Work to be completed => This exercise asks for the whole listing to be restated exactly.
=== Section Start ===
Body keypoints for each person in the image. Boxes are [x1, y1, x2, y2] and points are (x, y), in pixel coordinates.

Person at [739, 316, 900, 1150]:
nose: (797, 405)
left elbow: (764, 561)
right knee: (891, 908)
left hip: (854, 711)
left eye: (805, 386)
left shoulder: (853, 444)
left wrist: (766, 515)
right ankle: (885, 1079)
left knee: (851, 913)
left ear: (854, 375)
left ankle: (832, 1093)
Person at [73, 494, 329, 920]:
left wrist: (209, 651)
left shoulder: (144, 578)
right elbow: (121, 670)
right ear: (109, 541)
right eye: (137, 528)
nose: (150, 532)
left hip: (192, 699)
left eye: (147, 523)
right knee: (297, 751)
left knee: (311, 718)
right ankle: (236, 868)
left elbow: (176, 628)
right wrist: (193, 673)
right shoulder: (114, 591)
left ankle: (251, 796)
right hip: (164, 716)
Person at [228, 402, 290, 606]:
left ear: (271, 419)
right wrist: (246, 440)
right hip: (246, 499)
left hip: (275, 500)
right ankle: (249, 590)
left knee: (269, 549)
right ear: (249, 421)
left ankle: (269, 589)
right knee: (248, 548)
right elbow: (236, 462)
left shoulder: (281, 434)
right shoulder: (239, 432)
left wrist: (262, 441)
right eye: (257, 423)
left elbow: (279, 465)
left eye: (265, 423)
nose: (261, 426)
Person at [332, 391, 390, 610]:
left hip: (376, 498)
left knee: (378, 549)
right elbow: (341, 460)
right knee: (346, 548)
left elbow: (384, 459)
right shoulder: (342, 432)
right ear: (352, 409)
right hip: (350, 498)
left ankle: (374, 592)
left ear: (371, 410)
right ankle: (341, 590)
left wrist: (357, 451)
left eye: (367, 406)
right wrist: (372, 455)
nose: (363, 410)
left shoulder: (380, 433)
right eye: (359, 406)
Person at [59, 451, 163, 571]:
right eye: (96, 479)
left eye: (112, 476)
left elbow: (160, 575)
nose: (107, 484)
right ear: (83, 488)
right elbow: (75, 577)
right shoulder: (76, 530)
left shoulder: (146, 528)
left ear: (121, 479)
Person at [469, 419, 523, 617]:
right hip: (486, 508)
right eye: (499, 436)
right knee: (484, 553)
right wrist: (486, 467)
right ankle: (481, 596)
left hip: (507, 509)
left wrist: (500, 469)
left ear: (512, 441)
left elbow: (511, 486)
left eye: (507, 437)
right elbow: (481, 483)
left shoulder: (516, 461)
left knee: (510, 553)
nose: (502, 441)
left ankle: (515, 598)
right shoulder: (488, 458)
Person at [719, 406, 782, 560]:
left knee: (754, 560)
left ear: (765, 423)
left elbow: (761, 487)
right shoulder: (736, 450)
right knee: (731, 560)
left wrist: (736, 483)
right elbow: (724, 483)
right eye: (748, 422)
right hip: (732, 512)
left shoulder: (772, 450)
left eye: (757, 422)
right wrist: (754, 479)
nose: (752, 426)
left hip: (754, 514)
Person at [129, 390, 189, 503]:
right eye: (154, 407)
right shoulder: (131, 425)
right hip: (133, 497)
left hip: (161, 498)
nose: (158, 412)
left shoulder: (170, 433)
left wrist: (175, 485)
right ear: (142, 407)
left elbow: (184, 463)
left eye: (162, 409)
=== Section End ===
Exercise output =>
Body keypoints for each person in the image. Boxes are [x1, y1, x2, y2] and points are (x, y), in pixel coordinates.

Person at [739, 316, 900, 1150]:
nose: (797, 405)
left elbow: (764, 561)
right knee: (891, 908)
left hip: (854, 711)
left eye: (805, 386)
left shoulder: (853, 444)
left wrist: (766, 515)
right ankle: (885, 1079)
left knee: (851, 913)
left ear: (854, 375)
left ankle: (832, 1093)
Person at [73, 494, 329, 920]:
left wrist: (209, 651)
left shoulder: (144, 578)
right elbow: (121, 670)
right ear: (109, 541)
right eye: (137, 528)
nose: (150, 532)
left hip: (192, 699)
left eye: (147, 523)
right knee: (297, 751)
left knee: (311, 718)
right ankle: (236, 868)
left elbow: (176, 628)
right wrist: (193, 673)
right shoulder: (114, 591)
left ankle: (251, 796)
right hip: (164, 716)
Person at [228, 402, 290, 606]:
left ear: (271, 419)
right wrist: (246, 440)
right hip: (246, 499)
left hip: (275, 500)
right ankle: (249, 590)
left knee: (269, 549)
right ear: (249, 421)
left ankle: (269, 589)
right knee: (248, 548)
right elbow: (236, 462)
left shoulder: (281, 434)
right shoulder: (239, 432)
left wrist: (262, 441)
right eye: (257, 423)
left elbow: (279, 465)
left eye: (265, 423)
nose: (261, 426)
Person at [332, 391, 390, 610]:
left hip: (376, 498)
left knee: (378, 549)
right elbow: (341, 460)
right knee: (346, 548)
left elbow: (384, 459)
right shoulder: (342, 432)
right ear: (352, 409)
right hip: (350, 498)
left ankle: (374, 592)
left ear: (371, 410)
right ankle: (341, 590)
left wrist: (357, 451)
left eye: (367, 406)
right wrist: (372, 455)
nose: (363, 410)
left shoulder: (380, 433)
right eye: (359, 406)
Person at [59, 451, 163, 571]:
right eye: (96, 479)
left eye: (112, 476)
left elbow: (160, 575)
nose: (107, 484)
right ear: (83, 488)
right elbow: (75, 577)
right shoulder: (76, 530)
left shoulder: (146, 528)
left ear: (121, 479)
Person at [469, 419, 523, 617]:
right hip: (486, 508)
right eye: (499, 436)
right knee: (484, 553)
right wrist: (486, 467)
right ankle: (481, 596)
left hip: (507, 509)
left wrist: (500, 469)
left ear: (512, 441)
left elbow: (511, 486)
left eye: (507, 437)
right elbow: (481, 483)
left shoulder: (516, 461)
left knee: (510, 553)
nose: (502, 441)
left ankle: (515, 598)
right shoulder: (488, 458)
Person at [719, 406, 782, 560]:
left knee: (754, 560)
left ear: (765, 423)
left elbow: (761, 487)
right shoulder: (736, 450)
right knee: (731, 560)
left wrist: (736, 483)
right elbow: (724, 483)
right eye: (748, 422)
right hip: (732, 512)
left shoulder: (772, 450)
left eye: (757, 422)
right wrist: (754, 479)
nose: (752, 426)
left hip: (754, 514)
Person at [129, 390, 189, 503]:
right eye: (154, 407)
right shoulder: (131, 425)
right hip: (133, 497)
left hip: (161, 498)
nose: (158, 412)
left shoulder: (170, 433)
left wrist: (175, 485)
right ear: (142, 407)
left elbow: (184, 463)
left eye: (162, 409)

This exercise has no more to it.